“How often, in after life, have I applied the moral of this incident! How much moving eloquence and dire denunciation have I passed by with the remark:

“ ‘That is a great affair, no doubt, but it won’t stop a coffee-mill.’ ”

VI.
HOW SIMON SUGGS “RAISED JACK.”

Until Simon entered his seventeenth year, he lived with his father, an old “hard-shell” Baptist preacher; who, though very pious and remarkably austere, was very avaricious. The old man reared his boys—or endeavoured to do so—according to the strictest requisition of the moral law. But he lived, at the time to which we refer, in Middle Georgia, which was then newly settled; and Simon, whose wits from the time he was a “shirt-tail boy,” were always too sharp for his father’s, contrived to contract all the coarse vices incident to such a region.

He stole his mother’s roosters to fight them at Bob Smith’s grocery, and his father’s plough-horses to enter them in “quarter” matches at the same place. He pitched dollars with Bob Smith himself, and could “beat him into doll-rags” whenever it came to a measurement.
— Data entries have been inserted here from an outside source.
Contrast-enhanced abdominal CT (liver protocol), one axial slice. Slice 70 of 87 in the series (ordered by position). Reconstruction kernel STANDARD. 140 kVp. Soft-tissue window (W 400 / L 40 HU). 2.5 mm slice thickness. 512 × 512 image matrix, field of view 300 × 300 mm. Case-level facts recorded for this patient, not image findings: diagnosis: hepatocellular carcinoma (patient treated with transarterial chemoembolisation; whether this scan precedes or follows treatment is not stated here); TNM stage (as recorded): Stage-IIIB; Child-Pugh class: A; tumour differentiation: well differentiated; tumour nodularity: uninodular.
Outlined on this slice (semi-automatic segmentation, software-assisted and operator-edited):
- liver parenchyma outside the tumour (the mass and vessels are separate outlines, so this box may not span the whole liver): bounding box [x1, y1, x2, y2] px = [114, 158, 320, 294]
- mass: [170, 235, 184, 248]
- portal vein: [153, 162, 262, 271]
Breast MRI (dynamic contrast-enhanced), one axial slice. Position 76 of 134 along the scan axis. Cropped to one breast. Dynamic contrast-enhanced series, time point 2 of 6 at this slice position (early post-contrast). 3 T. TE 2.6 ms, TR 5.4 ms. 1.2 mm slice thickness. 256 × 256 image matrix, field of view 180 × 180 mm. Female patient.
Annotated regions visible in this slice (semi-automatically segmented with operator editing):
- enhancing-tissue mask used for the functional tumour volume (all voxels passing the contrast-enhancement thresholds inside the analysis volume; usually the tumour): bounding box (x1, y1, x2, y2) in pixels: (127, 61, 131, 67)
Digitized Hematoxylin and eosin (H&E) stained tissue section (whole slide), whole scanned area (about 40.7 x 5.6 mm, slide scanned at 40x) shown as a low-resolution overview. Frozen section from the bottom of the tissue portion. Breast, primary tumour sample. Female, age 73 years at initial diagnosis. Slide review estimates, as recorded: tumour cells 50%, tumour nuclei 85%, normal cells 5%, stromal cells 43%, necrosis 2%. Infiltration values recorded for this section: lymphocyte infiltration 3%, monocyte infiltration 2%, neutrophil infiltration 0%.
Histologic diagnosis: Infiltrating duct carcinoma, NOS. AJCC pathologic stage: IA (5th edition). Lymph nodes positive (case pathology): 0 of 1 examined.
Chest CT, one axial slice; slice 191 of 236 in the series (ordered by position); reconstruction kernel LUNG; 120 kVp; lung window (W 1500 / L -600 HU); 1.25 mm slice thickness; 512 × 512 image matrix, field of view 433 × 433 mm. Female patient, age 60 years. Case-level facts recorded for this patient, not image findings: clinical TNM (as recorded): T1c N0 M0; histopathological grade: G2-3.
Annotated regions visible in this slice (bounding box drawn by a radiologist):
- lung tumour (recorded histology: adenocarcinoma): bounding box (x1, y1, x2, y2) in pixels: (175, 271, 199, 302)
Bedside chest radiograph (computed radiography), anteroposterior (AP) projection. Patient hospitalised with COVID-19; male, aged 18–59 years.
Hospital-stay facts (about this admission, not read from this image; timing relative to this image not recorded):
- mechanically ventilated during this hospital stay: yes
To crown his accomplishments, Simon was tip-top at the game of “old sledge,” which was the fashionable game of that era, and was early initiated in the mystery of “stocking the papers.”

The vicious habits of Simon were, of course, a sore trouble to his father, Elder Jedediah. He reasoned, he counselled, he remonstrated, he lashed, but Simon was an incorrigible, irreclaimable devil.

One day the simple-minded old man came rather unexpectedly to the field where he had left Simon and Ben, and a negro boy named Bill, at work. Ben was still following his plough, but Simon and Bill were in a fence-corner very earnestly engaged at “seven up.” Of course the game was instantly suspended, as soon as they spied the old man sixty or seventy yards off, striding towards them.

It was evidently a “gone case” with Simon and Bill; but our hero determined to make the best of it. Putting the cards into one pocket, he coolly picked up the small coins which constituted the stake, and fobbed them in the other, remarking:

“Well, Bill, this game’s blocked; we’d as well quit.”

“But, Massa Simon,” remarked the boy, “half dat money’s mine. An’t you gwine to lemme hab ’em?”